In With the Old, In With the New
Marylou Whitney has seen just about everything there is to see in the world of Thoroughbred racing. Norm Casse has seen plenty too as the right-hand man to his father Mark, but what he hadn’t seen until late Saturday night was a stakes win under his own name. A sophomore filly named Hard Legacy (Hard Spun), carrying the iconic eton blue and brown colors of Whitney, changed that when scoring in front-running style in the GIII Regret S. under the lit-up Twin Spires at Churchill Downs.
“It’s probably relief more than anything else,” Casse said Tuesday of how his milestone victory felt. “I put a lot of pressure on myself and our team and set certain expectations, and that was one of them. So we’re just happy and relieved to get that one out of the way.”
As far as names go in racing, they don’t get more legendary than Whitney’s, and it was a striking unity of generations far removed for the 36-year-old Casse to earn his first black-type success for the 93-year-old Queen of Saratoga.
“I really can’t put into words what it means. When I think about that I won a stake, I don’t even think about that, I think about the fact that we won a stake for Marylou Whitney,” Casse said. “It’s really not sinking in.”
Growing up the son and grandson of Thoroughbred trainers, it seemed inevitable that Casse would become a horseman himself, but he recalled that it was Whitney’s most famous victory of the 21st century that officially angled him onto that path.
“I joke about it all the time, but it’s really not a joke, it’s true, the reason that I started training or wanted to become a horse trainer was when Birdstone beat Smarty Jones in the Belmont,” he said. “Smarty Jones was always my favorite horse and that was just devastating that day. I find it poetic that now I’m training for the outfit that beat him. It’s an incredible honor just to be associated with her. She’s the epitome of class.”
While Casse’s connections through his work as Head Assistant Trainer for his father’s barn indirectly helped him, it was at the direction of Whitney’s husband, John Hendrickson, that he got involved with her outfit.
“John Hendrickson likes giving new guys a chance, and he reached out to [Live Oak Plantation principal] Charlotte Weber, who I had a relationship with through dad with him training for her all these years,” Casse said. “Charlotte gave John the blessing that she thought I would be the right fit for them, and that’s how it all shook out.”
Given Casse’s formative memory of Birdstone, it’s fitting then that Hard Legacy is out of the Whitney-bred mare Stone Legacy, a Grade I-placed daughter of the diminutive Classic winner.
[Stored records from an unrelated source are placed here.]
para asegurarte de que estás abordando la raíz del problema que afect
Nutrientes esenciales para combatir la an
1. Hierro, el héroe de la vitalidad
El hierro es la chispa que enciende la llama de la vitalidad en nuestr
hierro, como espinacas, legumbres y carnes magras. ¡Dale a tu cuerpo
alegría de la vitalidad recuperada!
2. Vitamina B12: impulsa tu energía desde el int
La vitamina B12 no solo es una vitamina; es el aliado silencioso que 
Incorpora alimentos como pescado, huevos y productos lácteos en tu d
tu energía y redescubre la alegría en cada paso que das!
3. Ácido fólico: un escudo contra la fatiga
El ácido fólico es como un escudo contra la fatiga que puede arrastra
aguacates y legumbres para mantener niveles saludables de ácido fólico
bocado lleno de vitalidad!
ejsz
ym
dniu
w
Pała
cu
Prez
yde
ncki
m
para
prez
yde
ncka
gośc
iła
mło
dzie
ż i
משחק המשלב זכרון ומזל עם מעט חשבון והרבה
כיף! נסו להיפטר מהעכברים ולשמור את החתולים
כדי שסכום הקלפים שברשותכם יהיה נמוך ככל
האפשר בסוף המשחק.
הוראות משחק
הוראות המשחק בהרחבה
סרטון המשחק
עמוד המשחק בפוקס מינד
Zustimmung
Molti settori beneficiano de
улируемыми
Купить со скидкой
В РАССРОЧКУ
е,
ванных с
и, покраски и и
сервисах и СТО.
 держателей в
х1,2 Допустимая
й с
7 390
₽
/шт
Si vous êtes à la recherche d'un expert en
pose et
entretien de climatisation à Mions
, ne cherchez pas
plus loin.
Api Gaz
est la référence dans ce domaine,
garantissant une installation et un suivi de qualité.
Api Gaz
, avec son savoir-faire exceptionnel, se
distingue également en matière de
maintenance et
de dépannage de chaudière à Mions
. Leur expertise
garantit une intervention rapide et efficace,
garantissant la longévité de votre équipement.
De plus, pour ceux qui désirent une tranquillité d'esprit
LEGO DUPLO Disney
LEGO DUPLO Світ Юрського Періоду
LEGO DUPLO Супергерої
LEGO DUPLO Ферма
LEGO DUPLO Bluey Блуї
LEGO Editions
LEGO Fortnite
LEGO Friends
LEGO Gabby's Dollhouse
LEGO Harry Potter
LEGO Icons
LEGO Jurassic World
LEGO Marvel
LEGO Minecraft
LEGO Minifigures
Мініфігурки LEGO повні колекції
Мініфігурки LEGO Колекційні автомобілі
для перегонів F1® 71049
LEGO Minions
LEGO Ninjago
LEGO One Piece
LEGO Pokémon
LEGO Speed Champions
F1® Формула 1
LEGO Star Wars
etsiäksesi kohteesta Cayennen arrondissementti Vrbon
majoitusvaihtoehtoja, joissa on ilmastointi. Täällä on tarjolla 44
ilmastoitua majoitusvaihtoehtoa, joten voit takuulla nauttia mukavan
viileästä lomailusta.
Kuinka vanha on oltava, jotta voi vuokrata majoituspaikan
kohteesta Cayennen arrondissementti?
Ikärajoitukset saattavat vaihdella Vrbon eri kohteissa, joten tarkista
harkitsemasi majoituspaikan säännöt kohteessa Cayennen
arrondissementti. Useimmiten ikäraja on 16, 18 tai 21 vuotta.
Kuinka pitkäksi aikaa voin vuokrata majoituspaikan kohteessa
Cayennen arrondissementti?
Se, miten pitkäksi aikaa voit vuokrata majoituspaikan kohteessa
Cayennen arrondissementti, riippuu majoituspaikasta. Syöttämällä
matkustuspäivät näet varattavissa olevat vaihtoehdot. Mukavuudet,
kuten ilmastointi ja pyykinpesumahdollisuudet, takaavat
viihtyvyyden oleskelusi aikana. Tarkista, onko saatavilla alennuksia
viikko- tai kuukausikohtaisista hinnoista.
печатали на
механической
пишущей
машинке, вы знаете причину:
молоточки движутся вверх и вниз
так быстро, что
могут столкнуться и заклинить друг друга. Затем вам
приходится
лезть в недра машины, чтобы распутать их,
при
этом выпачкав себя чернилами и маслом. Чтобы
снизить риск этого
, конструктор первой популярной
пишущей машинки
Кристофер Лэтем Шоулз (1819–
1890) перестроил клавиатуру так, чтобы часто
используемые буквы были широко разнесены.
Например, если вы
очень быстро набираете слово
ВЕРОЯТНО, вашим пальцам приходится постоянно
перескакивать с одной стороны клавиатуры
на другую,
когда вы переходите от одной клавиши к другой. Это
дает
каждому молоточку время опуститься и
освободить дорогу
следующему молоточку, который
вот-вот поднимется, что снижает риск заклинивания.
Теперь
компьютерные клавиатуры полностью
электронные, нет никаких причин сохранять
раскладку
Scoring by seven lengths first out on the Keeneland turf last October, she repeated in a Gulfstream optional claimer Dec. 23, but was off the board in two stakes tries before breaking through in the Regret, her first nine-furlong attempt.
“Both of her stakes starts she had a lot of trouble, and I like to use every race as a learning experience, win lose or draw,” Casse said. “We feel like we learned some stuff about her, we figured that the stretch-out would be much to her benefit because then she can get loose on the lead and really relax as opposed to chasing like she does going the mile distance. She’s just a talented horse and I feel like the more and more we run her, the better she’s going to get.”
The stakes win was the culmination of 16 months of solo work for Casse, who had more eyes on him than perhaps any other trainer who’s gone out on his own after working as an assistant since Chad Brown emerged from Bobby Frankel’s shadow in 2007.
“I feel really good, I feel like we’ve done everything we were supposed to do,” he said when asked to assess his stable’s performance so far. “I think that the expectations are high, both from myself and from the outside. I feel like we’ve done everything we can do to this point, and we’ve just got to keep building on that, but so far, so good.”
Building a legacy, after all, is hard.